A crowd of about 50 UT students marched from the Speedway Mall to the Texas State Capitol to show support for recipients of Deferred Action for Childhood Arrivals and encourage Austinites to vote in the primary midterm elections.
“My parents brought me to the United States when I was two years old,” said Berenice Ramírez, a health and society junior, while standing on the steps of the Texas State Capitol. “Texas is all I have ever known and it is the place that I call my home. And I didn’t know what it meant to be undocumented until I came to high school. I graduated at the top of my class, but I was always made to feel inferior by my classmates.”
Ramírez is one of nearly 700,000 immigrants across the U.S. who is a recipient of DACA, an Obama-era immigration policy that temporarily prevents the deportation of immigrants who arrived in the country as minors.
Ramírez is also a member of UT’s chapter of Jolt Texas, a civic engagement organization with the goal of empowering Latinos across the nation, which helped organize the event.
The event came two days after the Supreme Court denied to review the Trump administration’s DACA appeal. The decision allows for DACA recipients to renew their application past the original March 5 deadline.
Though she thought this decision was good news for DACA recipients, Ramírez said more progress needs to be made.
“We still have to fight,” Ramírez said. “There’s family members of these ‘DREAMers,’ these DACA recipients that are still unprotected so we need a clean DREAM Act now.”
As part of the event, the Jolt Make Art Committee created a pan dulce butterfly art installation to bring to the state capitol. The words “Migration is sweet” were painted on
the installation.
Art activist Edith Valle said they created the art piece to uplift dreamers and reflect the beauty and nature of migration.
“The monarch butterfly became a symbol of immigration due to its ability to move freely across North American borders,” Valle said. “Just like immigrants, they move
to survive.”
Valle said with the nation’s current political climate, immigrants feel threatened by deportations and are often stereotyped as criminals.
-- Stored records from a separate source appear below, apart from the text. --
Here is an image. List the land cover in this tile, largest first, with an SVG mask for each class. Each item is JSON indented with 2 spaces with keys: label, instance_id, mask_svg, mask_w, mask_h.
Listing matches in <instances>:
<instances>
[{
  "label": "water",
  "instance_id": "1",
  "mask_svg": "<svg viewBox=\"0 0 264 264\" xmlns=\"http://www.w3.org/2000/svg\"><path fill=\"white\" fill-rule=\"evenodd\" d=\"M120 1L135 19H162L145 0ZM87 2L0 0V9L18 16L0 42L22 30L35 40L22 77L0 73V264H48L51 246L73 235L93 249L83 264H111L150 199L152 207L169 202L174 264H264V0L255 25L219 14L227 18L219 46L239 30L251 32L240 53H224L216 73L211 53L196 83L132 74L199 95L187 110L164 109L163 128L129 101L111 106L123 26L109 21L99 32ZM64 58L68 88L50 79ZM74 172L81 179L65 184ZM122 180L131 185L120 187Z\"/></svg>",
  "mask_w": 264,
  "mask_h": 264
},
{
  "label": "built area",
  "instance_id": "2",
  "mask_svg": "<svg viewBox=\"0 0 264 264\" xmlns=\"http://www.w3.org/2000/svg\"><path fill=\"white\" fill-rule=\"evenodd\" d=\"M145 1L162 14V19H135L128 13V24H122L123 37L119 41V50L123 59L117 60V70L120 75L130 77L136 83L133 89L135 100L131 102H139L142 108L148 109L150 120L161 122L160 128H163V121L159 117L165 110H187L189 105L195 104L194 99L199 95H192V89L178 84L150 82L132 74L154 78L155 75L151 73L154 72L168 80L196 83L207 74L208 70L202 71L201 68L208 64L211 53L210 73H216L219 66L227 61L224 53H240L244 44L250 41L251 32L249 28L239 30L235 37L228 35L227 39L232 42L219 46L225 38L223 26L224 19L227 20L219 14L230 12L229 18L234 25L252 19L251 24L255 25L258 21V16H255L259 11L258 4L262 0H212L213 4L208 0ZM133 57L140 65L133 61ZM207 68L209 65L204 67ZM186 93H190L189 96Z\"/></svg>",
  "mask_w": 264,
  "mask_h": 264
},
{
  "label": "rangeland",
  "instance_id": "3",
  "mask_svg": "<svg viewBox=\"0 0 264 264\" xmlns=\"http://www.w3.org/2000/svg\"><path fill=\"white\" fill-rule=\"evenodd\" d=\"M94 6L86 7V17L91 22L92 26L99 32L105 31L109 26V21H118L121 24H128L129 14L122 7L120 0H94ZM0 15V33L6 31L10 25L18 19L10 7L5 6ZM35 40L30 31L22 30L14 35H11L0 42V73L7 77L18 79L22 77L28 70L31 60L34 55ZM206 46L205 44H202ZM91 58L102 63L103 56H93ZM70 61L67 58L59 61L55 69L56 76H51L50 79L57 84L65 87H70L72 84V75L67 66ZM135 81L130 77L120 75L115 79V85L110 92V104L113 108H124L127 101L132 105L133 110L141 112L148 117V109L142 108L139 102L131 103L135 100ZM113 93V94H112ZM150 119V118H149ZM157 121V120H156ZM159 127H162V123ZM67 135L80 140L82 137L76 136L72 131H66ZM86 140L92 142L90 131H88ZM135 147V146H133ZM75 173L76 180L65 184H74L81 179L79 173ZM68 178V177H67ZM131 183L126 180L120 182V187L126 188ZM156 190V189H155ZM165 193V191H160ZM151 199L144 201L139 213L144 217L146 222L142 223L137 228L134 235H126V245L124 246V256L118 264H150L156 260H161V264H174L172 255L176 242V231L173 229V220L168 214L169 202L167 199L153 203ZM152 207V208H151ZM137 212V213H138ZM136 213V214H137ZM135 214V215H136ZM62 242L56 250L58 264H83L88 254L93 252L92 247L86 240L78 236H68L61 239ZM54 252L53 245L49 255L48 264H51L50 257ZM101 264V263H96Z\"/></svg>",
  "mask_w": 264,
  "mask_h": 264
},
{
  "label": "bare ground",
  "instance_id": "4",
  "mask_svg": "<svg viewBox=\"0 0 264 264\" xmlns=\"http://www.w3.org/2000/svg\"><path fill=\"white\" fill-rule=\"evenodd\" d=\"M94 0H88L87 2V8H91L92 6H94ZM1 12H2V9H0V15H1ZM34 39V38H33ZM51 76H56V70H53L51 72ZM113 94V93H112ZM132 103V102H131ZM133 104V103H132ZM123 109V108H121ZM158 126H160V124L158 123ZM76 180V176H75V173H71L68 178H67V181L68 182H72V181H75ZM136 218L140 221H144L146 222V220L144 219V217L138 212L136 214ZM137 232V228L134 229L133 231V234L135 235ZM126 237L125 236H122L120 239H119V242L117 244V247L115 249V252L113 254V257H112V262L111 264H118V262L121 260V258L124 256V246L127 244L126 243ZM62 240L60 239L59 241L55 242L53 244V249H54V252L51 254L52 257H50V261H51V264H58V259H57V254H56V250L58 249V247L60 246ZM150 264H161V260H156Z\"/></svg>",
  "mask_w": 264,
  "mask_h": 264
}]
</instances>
“Our food … is beloved by Austinites, our music is more readily accepted and integrated into the fabric of society,” Valle said. “But yet the people who make it are not.”
Art activist Jesus Valdez said that the art piece reminds society that just like the migrating butterflies, no human is illegal.
“They can try and stop us with walls, but our culture moves freely,” Valdez said. “We will not be defined or contained by any boundaries.”
The group also gave participants an opportunity to register to vote in November’s midterm elections.
Ramírez said even though she couldn’t vote, she encouraged everyone else to do so in order to elect legislators who listened to the concerns of DREAMers.
“As youth, we have the power, we have the numbers,” Ramírez said. “We’re the ones who are going to be holding the future of Texas, we’re the ones who are going to have to deal with the problems and issues that come about.”